Skeletal landmark data:
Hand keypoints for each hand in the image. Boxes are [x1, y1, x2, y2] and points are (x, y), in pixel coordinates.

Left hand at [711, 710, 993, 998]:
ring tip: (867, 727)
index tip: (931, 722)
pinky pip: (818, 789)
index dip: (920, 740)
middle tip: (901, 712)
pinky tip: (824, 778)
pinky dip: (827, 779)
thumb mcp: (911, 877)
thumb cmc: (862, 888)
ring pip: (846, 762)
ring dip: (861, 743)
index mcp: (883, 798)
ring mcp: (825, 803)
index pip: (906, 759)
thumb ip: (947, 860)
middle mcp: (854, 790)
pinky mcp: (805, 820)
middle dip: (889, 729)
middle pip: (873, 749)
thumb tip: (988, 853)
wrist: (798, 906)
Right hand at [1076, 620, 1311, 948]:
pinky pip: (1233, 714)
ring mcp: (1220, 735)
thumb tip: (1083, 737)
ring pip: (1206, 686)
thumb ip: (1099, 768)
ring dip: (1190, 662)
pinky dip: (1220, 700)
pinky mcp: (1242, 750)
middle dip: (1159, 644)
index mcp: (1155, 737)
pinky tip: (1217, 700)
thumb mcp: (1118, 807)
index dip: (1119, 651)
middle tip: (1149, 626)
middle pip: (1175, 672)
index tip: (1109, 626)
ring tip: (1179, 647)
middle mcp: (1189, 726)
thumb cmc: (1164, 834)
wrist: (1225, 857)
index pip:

WHAT THE TASK REQUIRES: Nothing but a number is expected: the tally of lines in the records that include the word "index".

YOUR RESPONSE: 8